At roughly 4.5 billion years of age, it’s perhaps unfair to liken the comet ISON to the world’s first overambitious mythical pilot, Icarus.
Still, it seemed the ancient orb had met a similar fate to Daedalus’ foolish young son on Thursday evening – albeit without having a choice in the matter – as its flight path took it perilously close to the sun.
“Like Icarus, #comet #ISON may have flown too close to the sun,” NASA said on Twitter, albeit also saying “we will continue to learn.”
According to the European Space Agency, ISON was to fly within 1.2 million kilometers (750,000 miles) of the sun, a distance so small by space’s standards that it’s referred to as “grazing” our nearest star. To put the distance in perspective, it would have taken light from the sun bewteen 4 and 5 seconds to reach ISON, while sunlight takes around 8 minutes and 20 seconds to reach Earth.
Astronomer Phil Plait, who pens the Bad Astronomy blog for Slate, later said that NASA’s Solar and Heliospheric Observatory (SOHO) – a sun-obseving spacecraft – captured images showing that “something” had survived the solar flyover.
“So comet C/2012 S1 (ISON) has passed the sun, but not without cost,” Plait’s late-night post began. “At some point previous to the rendezvous something happened to the nucleus (the solid part) of the comet, and by the time it made its final approached it clearly was not doing well. The normally compact head of the comet got smeared out, a pretty good sign the nucleus has disintegrated.”
Plait said that on first analysis of the images after ISON passed the sun, what remained visible “looks like debris to me, or at best a very small and pale reflection of the splendor of what ISON was.”
Similarly, the European Space Agency wrote on Twitter that “Our #SOHO scientists have confirmed, comet #ISON is gone.”

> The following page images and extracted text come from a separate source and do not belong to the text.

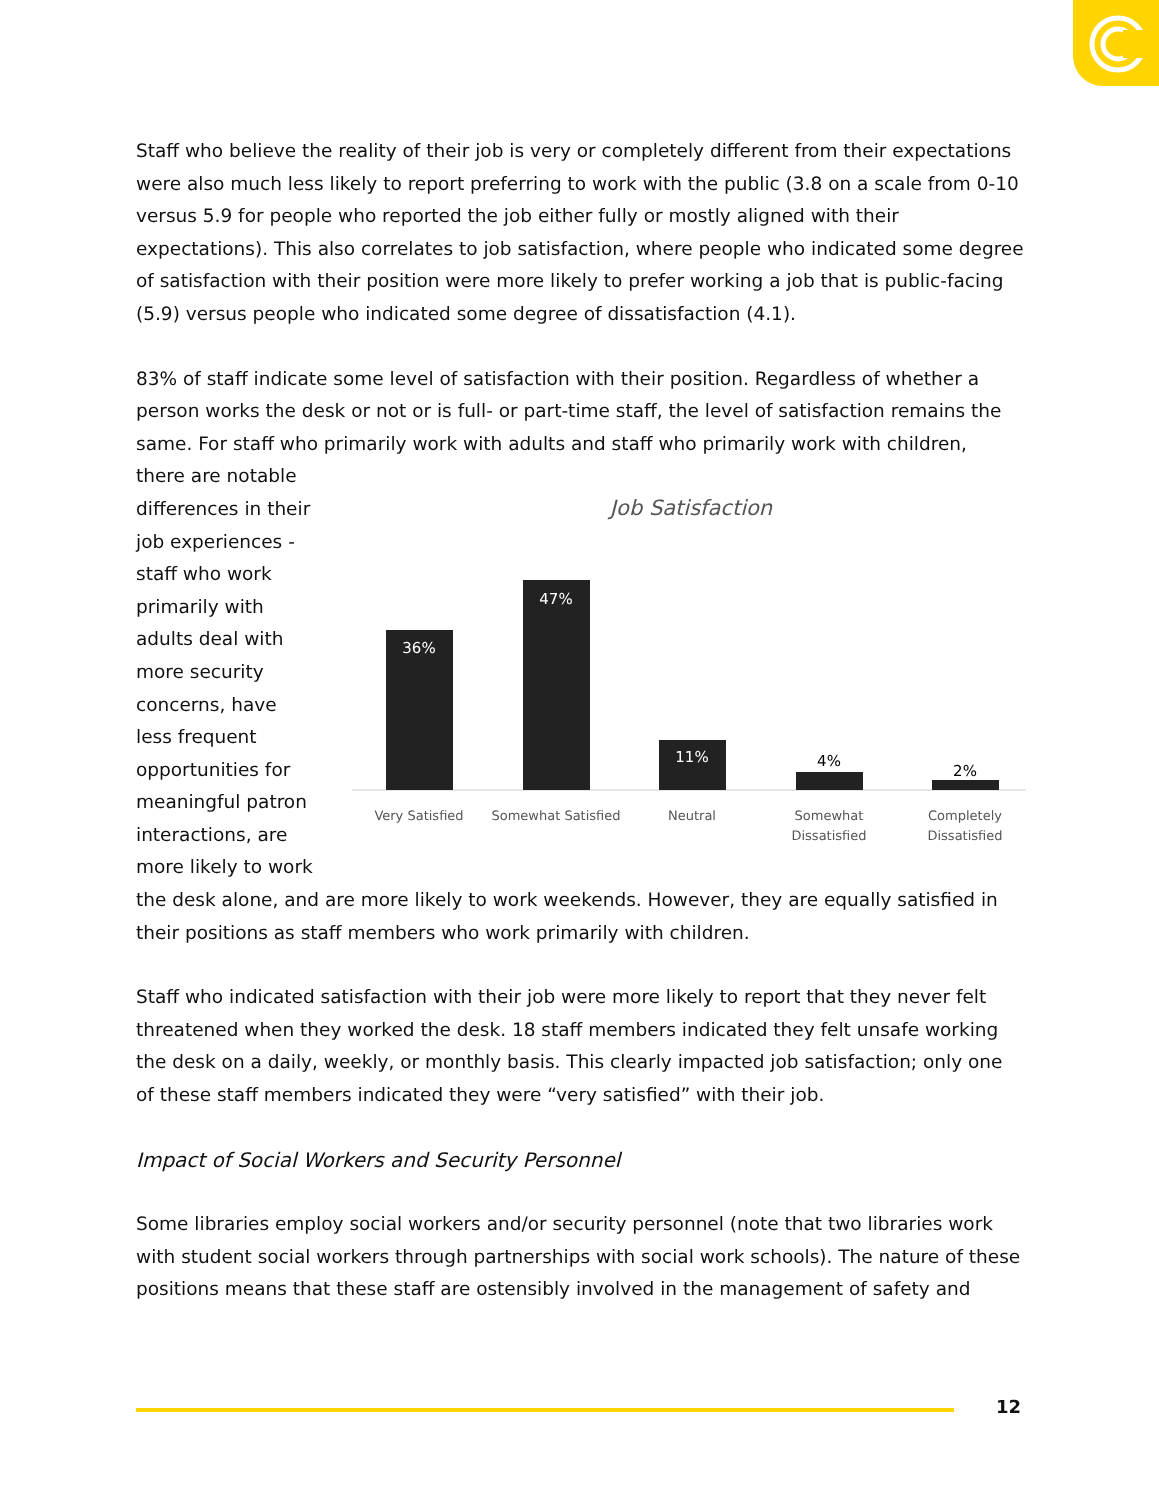Staff who believe the reality of their job is very or completely different from their expectations were also much less likely to report preferring to work with the public (3.8 on a scale from 0-10 versus 5.9 for people who reported the job either fully or mostly aligned with their expectations). This also correlates to job satisfaction, where people who indicated some degree of satisfaction with their position were more likely to prefer working a job that is public-facing (5.9) versus people who indicated some degree of dissatisfaction (4.1).
83% of staff indicate some level of satisfaction with their position. Regardless of whether a person works the desk or not or is full- or part-time staff, the level of satisfaction remains the same. For staff who primarily work with adults and staff who primarily work with children,
there are notable differences in their job experiences - staff who work primarily with adults deal with more security concerns, have less frequent opportunities for meaningful patron interactions, are more likely to work
Job Satisfaction
36%
47%
11%
4%
2%
Very Satisfied
Somewhat Satisfied
Neutral
Somewhat
Dissatisfied
Completely
Dissatisfied
the desk alone, and are more likely to work weekends. However, they are equally satisfied in their positions as staff members who work primarily with children.
Staff who indicated satisfaction with their job were more likely to report that they never felt threatened when they worked the desk. 18 staff members indicated they felt unsafe working the desk on a daily, weekly, or monthly basis. This clearly impacted job satisfaction; only one of these staff members indicated they were “very satisfied” with their job.
Impact of Social Workers and Security Personnel
Some libraries employ social workers and/or security personnel (note that two libraries work with student social workers through partnerships with social work schools). The nature of these positions means that these staff are ostensibly involved in the management of safety and
12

The news of ISON’s apparent demise was liable to disappoint many around the world, as the comet was scheduled to become visible from earth this coming Sunday.
First spotted in 2012, the comet grazed the sun after some 5 million years of flight through the inner solar system. It’s named after the Russian International Scientific Optical Network telescope through which it was first observed.
It hailed from a family of comets that usually reside in the Oort Cloud – a vast area outside the inner solar system thought to contain billions, if not trillions, of icy comets. Computer models suggested that ISON was on its first trip to the inner solar system after an event – possibly a collision – changed its course.
The ball of ice, dust and dirt was far larger than the last sun-grazing comet, called “Lovejoy,” which fell apart shortly after a similar fly-by two years ago. ISON’s size had prompted hopes it might survive the close encounter. Nevertheless, the astronomers’ work continued even after Thursday’s apparent disappointment.
“Still, there’s more observing to do, and of course much more data over which to pore” Phil Plait wrote on his Bad Astronomy site. “We’ll learn a lot from this event, I have no doubt.”